▶ [GIVEN ENTRIES]:
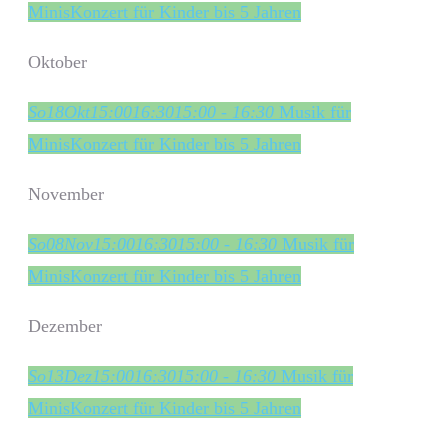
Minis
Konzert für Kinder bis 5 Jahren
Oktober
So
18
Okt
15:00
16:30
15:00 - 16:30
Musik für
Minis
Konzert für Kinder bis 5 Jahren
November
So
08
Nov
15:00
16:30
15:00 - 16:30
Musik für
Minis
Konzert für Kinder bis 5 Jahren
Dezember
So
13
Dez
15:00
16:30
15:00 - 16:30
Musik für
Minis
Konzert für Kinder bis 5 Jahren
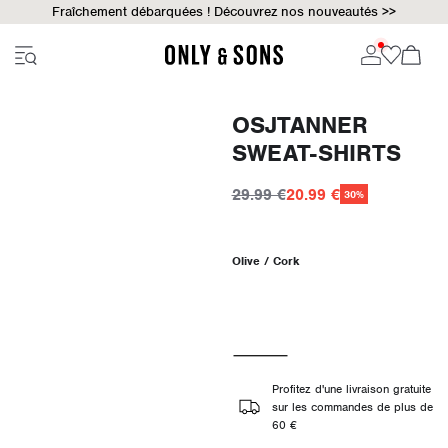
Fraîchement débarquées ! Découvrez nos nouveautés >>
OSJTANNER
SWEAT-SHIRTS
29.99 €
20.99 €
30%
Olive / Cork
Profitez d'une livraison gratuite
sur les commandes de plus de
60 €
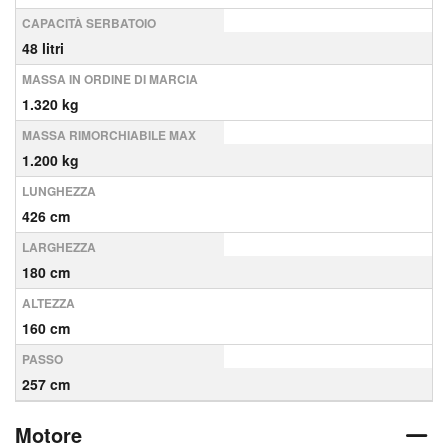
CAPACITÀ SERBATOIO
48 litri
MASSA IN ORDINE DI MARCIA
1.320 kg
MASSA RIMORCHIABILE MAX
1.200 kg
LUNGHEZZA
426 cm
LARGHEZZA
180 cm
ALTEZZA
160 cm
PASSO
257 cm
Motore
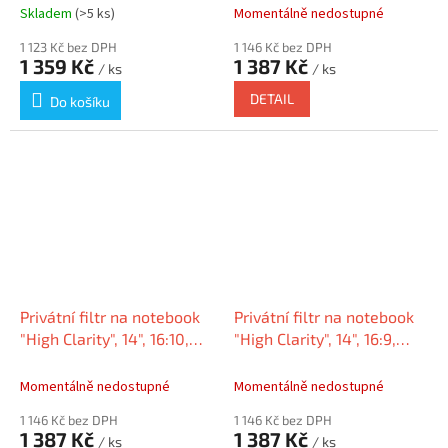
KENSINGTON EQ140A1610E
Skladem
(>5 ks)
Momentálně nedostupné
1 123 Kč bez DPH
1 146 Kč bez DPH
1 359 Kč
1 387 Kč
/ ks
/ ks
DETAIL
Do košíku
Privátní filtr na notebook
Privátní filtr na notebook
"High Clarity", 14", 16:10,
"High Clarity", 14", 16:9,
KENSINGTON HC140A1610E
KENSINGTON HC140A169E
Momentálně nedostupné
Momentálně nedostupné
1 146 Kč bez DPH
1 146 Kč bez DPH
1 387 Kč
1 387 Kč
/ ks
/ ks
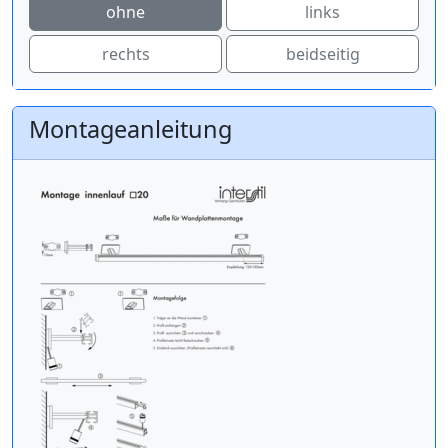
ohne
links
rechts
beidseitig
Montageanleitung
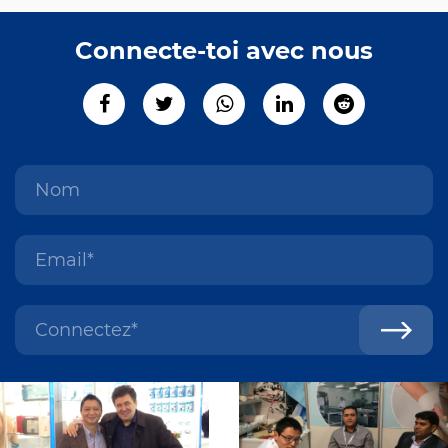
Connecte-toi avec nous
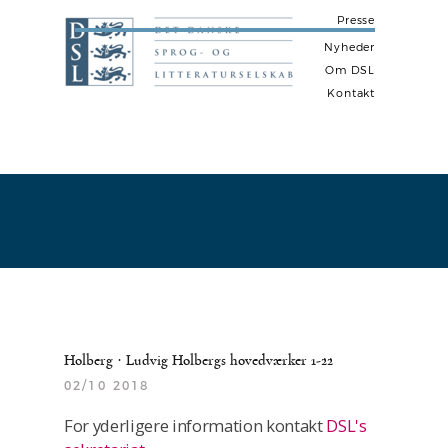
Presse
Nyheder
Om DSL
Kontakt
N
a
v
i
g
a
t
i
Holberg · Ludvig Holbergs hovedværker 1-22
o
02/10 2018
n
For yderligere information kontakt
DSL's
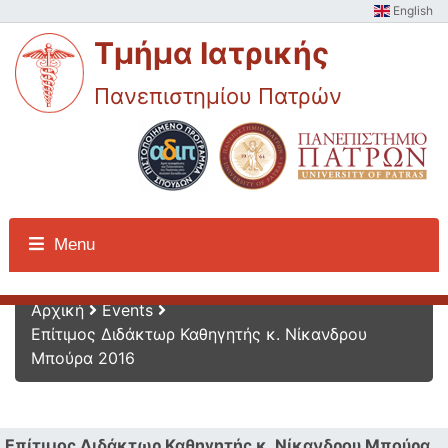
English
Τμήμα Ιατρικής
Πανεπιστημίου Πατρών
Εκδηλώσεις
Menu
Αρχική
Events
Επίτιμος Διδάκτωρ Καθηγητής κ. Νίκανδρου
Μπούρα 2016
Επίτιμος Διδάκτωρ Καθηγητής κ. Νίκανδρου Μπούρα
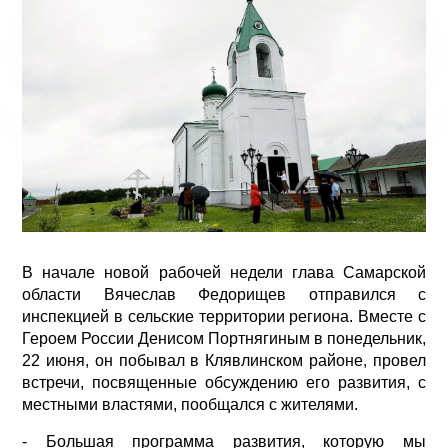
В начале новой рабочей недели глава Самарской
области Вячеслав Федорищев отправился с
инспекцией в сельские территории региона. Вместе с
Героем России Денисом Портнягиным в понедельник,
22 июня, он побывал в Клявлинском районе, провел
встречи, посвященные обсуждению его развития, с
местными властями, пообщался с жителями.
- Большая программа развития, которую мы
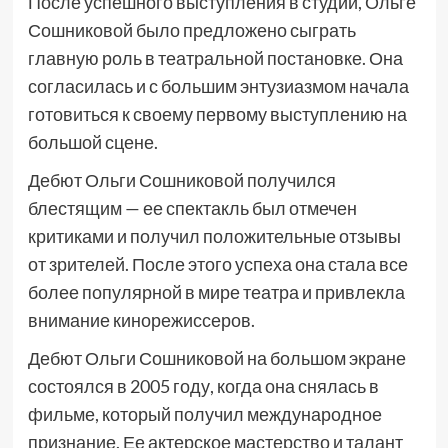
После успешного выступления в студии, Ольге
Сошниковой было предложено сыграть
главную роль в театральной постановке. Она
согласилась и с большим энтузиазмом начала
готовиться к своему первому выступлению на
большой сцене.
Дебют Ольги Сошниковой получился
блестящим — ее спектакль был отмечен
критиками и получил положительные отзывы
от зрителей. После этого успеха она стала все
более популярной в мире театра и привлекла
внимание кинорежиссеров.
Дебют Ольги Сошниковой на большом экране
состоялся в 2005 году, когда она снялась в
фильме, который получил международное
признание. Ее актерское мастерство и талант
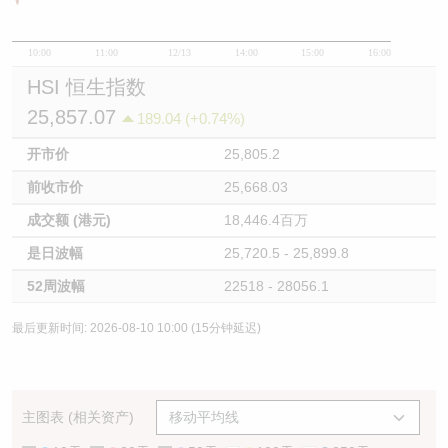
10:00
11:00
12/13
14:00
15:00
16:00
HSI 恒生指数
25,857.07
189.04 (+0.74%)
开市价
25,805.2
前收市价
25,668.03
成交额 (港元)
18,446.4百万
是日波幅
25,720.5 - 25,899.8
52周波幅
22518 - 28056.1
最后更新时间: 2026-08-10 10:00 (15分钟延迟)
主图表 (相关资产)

---

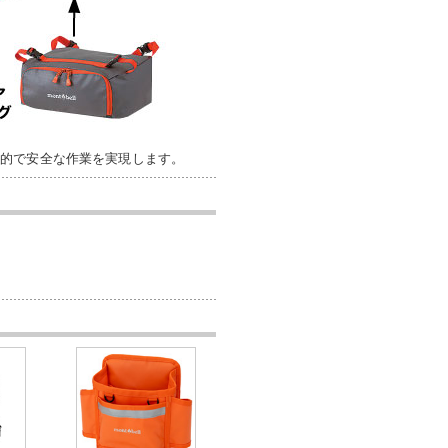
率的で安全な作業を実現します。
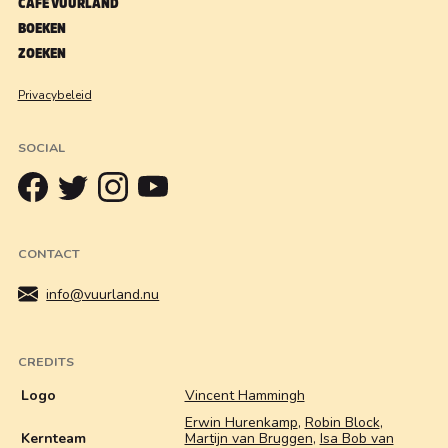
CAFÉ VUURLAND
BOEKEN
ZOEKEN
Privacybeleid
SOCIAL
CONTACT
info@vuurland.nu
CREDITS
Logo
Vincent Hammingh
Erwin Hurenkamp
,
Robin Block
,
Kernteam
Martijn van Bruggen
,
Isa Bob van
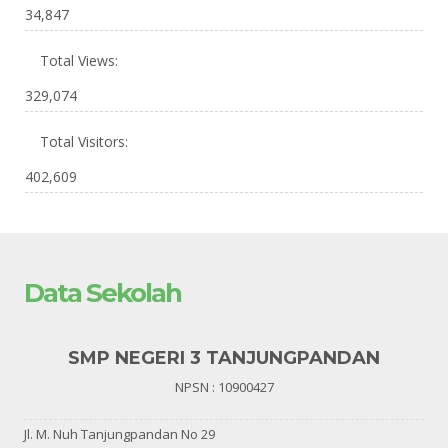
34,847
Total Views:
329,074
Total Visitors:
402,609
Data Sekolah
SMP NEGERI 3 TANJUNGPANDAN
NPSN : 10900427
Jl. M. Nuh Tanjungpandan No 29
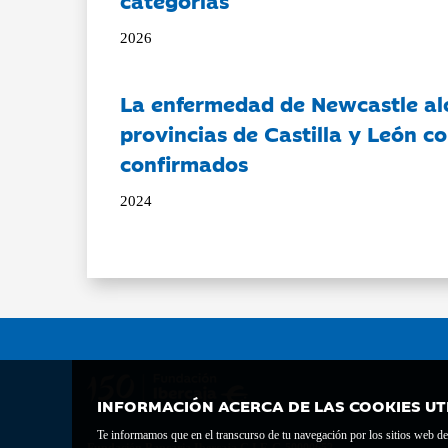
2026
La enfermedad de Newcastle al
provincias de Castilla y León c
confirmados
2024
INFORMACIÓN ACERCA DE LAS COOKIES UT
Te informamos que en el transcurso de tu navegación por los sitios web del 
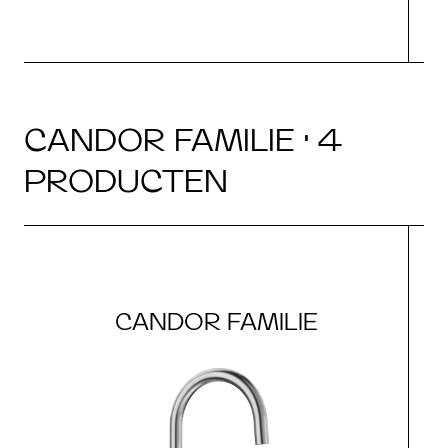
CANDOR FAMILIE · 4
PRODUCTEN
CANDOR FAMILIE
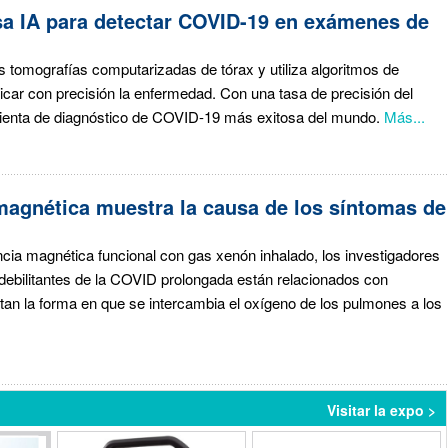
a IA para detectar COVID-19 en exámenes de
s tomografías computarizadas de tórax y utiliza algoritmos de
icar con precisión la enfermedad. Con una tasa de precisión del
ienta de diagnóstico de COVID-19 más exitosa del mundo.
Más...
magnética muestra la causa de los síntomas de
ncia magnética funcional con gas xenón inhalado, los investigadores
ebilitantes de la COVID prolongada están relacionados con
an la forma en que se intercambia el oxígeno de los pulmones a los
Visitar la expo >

▶ [TASK ITEM]: The answer must consist of each line from the entries that contains the string "Clarity".

▶ [RESULT OF THE TASK]:
"High Clarity", 14", 16:10,
"High Clarity", 14", 16:9,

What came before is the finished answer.